◆ **EXTRACTED RECORDS**
● ● ● ● ●
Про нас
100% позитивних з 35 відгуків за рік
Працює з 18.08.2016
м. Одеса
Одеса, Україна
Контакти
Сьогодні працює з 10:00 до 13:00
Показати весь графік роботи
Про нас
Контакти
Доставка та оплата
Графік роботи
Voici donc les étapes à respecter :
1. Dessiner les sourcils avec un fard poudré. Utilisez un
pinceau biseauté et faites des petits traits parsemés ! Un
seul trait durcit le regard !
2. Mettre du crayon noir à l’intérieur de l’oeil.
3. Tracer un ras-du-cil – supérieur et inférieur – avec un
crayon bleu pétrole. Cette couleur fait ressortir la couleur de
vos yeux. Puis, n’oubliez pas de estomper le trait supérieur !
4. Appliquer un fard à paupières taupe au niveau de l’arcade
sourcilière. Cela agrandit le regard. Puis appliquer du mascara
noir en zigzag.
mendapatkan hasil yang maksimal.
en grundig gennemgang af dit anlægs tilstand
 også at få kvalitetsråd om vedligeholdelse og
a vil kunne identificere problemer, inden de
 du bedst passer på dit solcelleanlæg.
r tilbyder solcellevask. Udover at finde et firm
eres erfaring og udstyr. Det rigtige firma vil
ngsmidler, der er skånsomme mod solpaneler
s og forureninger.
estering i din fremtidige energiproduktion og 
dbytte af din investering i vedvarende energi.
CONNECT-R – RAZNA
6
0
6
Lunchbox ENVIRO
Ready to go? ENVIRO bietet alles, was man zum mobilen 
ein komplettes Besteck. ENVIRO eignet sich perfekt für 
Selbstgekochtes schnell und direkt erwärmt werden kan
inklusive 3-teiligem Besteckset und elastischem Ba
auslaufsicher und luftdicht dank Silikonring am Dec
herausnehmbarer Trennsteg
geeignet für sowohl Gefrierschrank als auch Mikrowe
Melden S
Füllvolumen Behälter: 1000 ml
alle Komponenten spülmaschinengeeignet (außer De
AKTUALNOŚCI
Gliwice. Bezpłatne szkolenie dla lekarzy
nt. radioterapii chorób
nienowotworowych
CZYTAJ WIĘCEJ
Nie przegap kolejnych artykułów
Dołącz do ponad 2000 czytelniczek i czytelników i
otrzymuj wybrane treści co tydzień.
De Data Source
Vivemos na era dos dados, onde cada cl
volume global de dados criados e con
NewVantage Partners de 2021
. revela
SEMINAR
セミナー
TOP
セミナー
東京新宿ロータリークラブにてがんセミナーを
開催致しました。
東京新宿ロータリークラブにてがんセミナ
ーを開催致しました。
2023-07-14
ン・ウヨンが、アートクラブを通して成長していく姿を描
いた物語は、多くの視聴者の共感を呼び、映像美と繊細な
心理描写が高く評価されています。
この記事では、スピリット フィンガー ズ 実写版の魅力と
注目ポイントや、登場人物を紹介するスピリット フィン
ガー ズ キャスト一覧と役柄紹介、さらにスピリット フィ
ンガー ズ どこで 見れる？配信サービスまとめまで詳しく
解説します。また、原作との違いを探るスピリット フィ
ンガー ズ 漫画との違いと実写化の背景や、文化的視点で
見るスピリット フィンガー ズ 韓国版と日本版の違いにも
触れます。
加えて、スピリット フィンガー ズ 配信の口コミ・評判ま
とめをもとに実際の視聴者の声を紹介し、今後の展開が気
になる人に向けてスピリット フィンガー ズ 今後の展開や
● ● ● ● ●
◆ **AIM OF THE EXERCISE**
Transcribe the text of every item above, keeping each line as it appears.

◆ **OUTPUT OF THE EXERCISE**
Про нас
100% позитивних з 35 відгуків за рік
Працює з 18.08.2016
м. Одеса
Одеса, Україна
Контакти
Сьогодні працює з 10:00 до 13:00
Показати весь графік роботи
Про нас
Контакти
Доставка та оплата
Графік роботи
Voici donc les étapes à respecter :
1. Dessiner les sourcils avec un fard poudré. Utilisez un
pinceau biseauté et faites des petits traits parsemés ! Un
seul trait durcit le regard !
2. Mettre du crayon noir à l’intérieur de l’oeil.
3. Tracer un ras-du-cil – supérieur et inférieur – avec un
crayon bleu pétrole. Cette couleur fait ressortir la couleur de
vos yeux. Puis, n’oubliez pas de estomper le trait supérieur !
4. Appliquer un fard à paupières taupe au niveau de l’arcade
sourcilière. Cela agrandit le regard. Puis appliquer du mascara
noir en zigzag.
mendapatkan hasil yang maksimal.
en grundig gennemgang af dit anlægs tilstand
 også at få kvalitetsråd om vedligeholdelse og
a vil kunne identificere problemer, inden de
 du bedst passer på dit solcelleanlæg.
r tilbyder solcellevask. Udover at finde et firm
eres erfaring og udstyr. Det rigtige firma vil
ngsmidler, der er skånsomme mod solpaneler
s og forureninger.
estering i din fremtidige energiproduktion og 
dbytte af din investering i vedvarende energi.
CONNECT-R – RAZNA
6
0
6
Lunchbox ENVIRO
Ready to go? ENVIRO bietet alles, was man zum mobilen 
ein komplettes Besteck. ENVIRO eignet sich perfekt für 
Selbstgekochtes schnell und direkt erwärmt werden kan
inklusive 3-teiligem Besteckset und elastischem Ba
auslaufsicher und luftdicht dank Silikonring am Dec
herausnehmbarer Trennsteg
geeignet für sowohl Gefrierschrank als auch Mikrowe
Melden S
Füllvolumen Behälter: 1000 ml
alle Komponenten spülmaschinengeeignet (außer De
AKTUALNOŚCI
Gliwice. Bezpłatne szkolenie dla lekarzy
nt. radioterapii chorób
nienowotworowych
CZYTAJ WIĘCEJ
Nie przegap kolejnych artykułów
Dołącz do ponad 2000 czytelniczek i czytelników i
otrzymuj wybrane treści co tydzień.
De Data Source
Vivemos na era dos dados, onde cada cl
volume global de dados criados e con
NewVantage Partners de 2021
. revela
SEMINAR
セミナー
TOP
セミナー
東京新宿ロータリークラブにてがんセミナーを
開催致しました。
東京新宿ロータリークラブにてがんセミナ
ーを開催致しました。
2023-07-14
ン・ウヨンが、アートクラブを通して成長していく姿を描
いた物語は、多くの視聴者の共感を呼び、映像美と繊細な
心理描写が高く評価されています。
この記事では、スピリット フィンガー ズ 実写版の魅力と
注目ポイントや、登場人物を紹介するスピリット フィン
ガー ズ キャスト一覧と役柄紹介、さらにスピリット フィ
ンガー ズ どこで 見れる？配信サービスまとめまで詳しく
解説します。また、原作との違いを探るスピリット フィ
ンガー ズ 漫画との違いと実写化の背景や、文化的視点で
見るスピリット フィンガー ズ 韓国版と日本版の違いにも
触れます。
加えて、スピリット フィンガー ズ 配信の口コミ・評判ま
とめをもとに実際の視聴者の声を紹介し、今後の展開が気
になる人に向けてスピリット フィンガー ズ 今後の展開や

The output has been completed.